The Single European Sky (SES) initiative has enabled for the establishment of harmonised regulations for drones that permeate through the whole EU territory. The SES’s air traffic management research wing, SESAR, has struck deals with several private companies that have pledged to help with the integration of drones into the busy air spaces of European cities.
In other words, the argument is not whether drone technology will work or not; rather it is whether the AU members are willing to work together so the continent does not lag behind technological development, especially in the drone space, which has proved to be one of the most important industrial discoveries of the 21st century.
One African regional body has been making positive strides in this regard: The East African Community’s Civil Aviation Safety and Security Oversight Agency (CASSOA) is working towards harmonising the aviation regulations of its six member states – Kenya, Tanzania and Uganda, Rwanda, South Sudan and Burundi – having already assumed responsibility for airworthiness inspections of aircraft and airport facilities in Kenya, Tanzania and Uganda.

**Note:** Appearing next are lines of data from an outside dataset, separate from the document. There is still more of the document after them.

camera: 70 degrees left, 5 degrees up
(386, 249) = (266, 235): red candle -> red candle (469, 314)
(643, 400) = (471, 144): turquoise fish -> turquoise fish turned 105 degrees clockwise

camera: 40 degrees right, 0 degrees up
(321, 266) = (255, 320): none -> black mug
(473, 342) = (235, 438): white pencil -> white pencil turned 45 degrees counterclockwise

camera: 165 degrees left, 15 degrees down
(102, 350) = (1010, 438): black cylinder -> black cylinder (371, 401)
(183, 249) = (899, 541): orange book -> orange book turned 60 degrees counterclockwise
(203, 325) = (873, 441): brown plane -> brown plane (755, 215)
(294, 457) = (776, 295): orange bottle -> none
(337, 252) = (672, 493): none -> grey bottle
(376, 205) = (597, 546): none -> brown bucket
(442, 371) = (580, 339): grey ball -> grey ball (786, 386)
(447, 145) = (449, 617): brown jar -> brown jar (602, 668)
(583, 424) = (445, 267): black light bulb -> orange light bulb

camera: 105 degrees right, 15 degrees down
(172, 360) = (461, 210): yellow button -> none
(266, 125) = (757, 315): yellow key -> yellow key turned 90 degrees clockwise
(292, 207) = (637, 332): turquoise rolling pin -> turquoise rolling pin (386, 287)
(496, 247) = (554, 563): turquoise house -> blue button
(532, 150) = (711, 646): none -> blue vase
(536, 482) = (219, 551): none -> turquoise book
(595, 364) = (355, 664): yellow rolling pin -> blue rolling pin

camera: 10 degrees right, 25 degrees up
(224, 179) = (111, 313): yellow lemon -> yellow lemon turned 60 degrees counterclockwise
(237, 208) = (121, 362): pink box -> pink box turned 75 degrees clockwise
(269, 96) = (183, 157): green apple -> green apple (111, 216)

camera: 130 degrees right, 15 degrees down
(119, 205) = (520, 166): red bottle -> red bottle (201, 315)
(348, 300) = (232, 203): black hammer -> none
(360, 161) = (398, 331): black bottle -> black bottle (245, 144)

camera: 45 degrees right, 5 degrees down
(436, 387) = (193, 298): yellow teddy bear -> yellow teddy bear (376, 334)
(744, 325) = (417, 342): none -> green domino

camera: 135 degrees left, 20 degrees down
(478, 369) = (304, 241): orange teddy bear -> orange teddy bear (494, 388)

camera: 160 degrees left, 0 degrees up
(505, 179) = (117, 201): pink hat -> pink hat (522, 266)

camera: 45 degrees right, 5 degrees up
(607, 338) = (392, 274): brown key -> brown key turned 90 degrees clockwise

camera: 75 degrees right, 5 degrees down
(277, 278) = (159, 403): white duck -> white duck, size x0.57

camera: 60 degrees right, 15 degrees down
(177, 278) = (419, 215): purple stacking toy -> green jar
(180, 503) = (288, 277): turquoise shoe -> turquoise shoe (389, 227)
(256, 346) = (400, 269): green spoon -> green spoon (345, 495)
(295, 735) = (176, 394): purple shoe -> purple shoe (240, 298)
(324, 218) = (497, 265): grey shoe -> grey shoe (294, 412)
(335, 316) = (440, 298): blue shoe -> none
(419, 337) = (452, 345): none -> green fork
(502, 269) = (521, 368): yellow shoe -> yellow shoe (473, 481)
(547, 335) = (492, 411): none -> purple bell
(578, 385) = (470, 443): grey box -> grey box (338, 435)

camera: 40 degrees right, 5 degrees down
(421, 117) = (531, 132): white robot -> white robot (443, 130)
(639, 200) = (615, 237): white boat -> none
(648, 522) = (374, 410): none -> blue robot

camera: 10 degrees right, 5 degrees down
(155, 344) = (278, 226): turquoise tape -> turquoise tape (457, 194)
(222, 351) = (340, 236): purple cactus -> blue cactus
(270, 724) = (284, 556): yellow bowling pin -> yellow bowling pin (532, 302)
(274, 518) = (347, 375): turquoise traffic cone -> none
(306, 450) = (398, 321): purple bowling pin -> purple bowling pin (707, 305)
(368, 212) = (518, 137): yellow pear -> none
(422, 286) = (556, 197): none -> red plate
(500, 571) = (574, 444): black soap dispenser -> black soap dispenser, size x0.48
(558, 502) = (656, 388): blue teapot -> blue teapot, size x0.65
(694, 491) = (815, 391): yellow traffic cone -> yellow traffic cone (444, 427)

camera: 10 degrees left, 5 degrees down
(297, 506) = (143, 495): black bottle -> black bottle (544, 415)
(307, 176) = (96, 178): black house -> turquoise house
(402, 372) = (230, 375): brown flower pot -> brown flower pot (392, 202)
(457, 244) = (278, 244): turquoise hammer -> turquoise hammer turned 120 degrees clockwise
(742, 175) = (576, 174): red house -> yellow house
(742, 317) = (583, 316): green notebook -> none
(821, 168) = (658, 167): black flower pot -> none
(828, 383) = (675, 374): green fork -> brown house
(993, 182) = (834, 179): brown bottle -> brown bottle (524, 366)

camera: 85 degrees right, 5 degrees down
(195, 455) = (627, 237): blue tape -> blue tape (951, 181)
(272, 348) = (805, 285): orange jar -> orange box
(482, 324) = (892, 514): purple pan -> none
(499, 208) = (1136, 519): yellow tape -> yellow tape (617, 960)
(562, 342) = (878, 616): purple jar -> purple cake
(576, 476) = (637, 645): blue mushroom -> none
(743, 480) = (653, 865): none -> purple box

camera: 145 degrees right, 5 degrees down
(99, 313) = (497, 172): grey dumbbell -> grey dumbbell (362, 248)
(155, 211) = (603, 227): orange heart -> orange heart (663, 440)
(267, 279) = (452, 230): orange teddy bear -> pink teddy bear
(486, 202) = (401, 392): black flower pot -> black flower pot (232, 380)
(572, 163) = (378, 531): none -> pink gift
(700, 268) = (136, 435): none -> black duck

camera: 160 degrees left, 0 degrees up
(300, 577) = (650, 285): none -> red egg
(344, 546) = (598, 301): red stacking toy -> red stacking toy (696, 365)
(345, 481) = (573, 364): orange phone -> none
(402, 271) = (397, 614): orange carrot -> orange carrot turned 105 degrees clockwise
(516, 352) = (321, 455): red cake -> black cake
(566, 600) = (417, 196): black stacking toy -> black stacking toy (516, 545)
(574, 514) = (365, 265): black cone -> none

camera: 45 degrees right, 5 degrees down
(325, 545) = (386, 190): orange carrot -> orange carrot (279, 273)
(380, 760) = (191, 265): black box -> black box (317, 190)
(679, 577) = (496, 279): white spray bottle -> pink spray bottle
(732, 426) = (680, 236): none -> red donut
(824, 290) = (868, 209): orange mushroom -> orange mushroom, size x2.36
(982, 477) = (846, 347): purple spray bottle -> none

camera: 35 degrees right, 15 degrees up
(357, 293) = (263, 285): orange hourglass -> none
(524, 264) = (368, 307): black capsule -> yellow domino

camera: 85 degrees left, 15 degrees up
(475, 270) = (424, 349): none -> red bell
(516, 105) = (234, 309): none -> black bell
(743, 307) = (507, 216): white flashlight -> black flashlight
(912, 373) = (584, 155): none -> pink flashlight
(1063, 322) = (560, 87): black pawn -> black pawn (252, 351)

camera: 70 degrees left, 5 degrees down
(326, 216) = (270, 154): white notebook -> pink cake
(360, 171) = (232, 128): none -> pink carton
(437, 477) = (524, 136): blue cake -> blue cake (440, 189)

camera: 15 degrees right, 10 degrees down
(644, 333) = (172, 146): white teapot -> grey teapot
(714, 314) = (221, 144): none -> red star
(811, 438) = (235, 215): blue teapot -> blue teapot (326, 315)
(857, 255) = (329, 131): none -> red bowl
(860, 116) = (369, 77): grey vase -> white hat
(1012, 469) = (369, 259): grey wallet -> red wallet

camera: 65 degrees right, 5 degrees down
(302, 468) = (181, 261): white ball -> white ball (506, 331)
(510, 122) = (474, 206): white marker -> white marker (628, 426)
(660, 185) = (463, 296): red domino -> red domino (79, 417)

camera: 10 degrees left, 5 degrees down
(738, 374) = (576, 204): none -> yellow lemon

As noted by the APET secretariat; “Drones, are progressively being deployed on emerging disaster situations. This is because drones are portable, reliable, and increasingly affordable.”
What we got from the above statement is, drones do not need the expensive infrastructure that manned aviation require. They do not need airports and runways and hangars – actually, for applications like agriculture, construction, inspection, mapping and surveying, the drone operator will literally carry the drone in a bag and only lets it loose when he gets to the working site.
Drones just need a willing regulator with regulations for the safe operations of the unmanned vehicles; and parties willing to work together for the safe integration of drone technology in the African skies.
“Most importantly, their application in combating disasters is becoming imperative” the APET statement went on. “Moreover, drones are being incorporated in rapid situational awareness with mapping technology and imagery of affected areas. As such, drones are helping firefighters identify hot spots and assess property damage in inaccessible areas.”
The blog proceeded to helpfully site examples of disaster areas where drones proved their worth – the 2017 fires in Western Cape, South Africa and also during Cyclone Eloise, which struck Mozambique, Malawi, Eswatini, South Africa and Zimbabwe last month.
Besides, there is the Africa Drone and Data Academy (ADDA) set up by the United Nations Children’s Emergency Fund (UNICEF) in Malawi last year, to teach the young technopreneurs on the continent all they need to know about drone technology. Surely all these developments and many others should be enough to let the continental union understand how important drones can be to economic prosperity?
Granted, we do understand that SESAR has been in operation since 2004 – way before commercial drone technology became a thing – and it might be too soon to expect much from APET, which came into operation only in December 2016. But the members have the blueprint from SESAR, and now what they need is for the AU heads of state and government to listen to them and implement their recommendations with regards to technology.
Right now, we know that a German non-profit organisation called Endeva, through its Inclusive Innovation 2030 (ii2030) Programme, is trying hard to emulate the technological progress made by SESAR, with its own Wakanda Beyond Challenge (WBC); what we have not heard is whether the AU is willing to help Endeva so they speed up the WBC, and, through it, help economic growth and employment creation on the continent.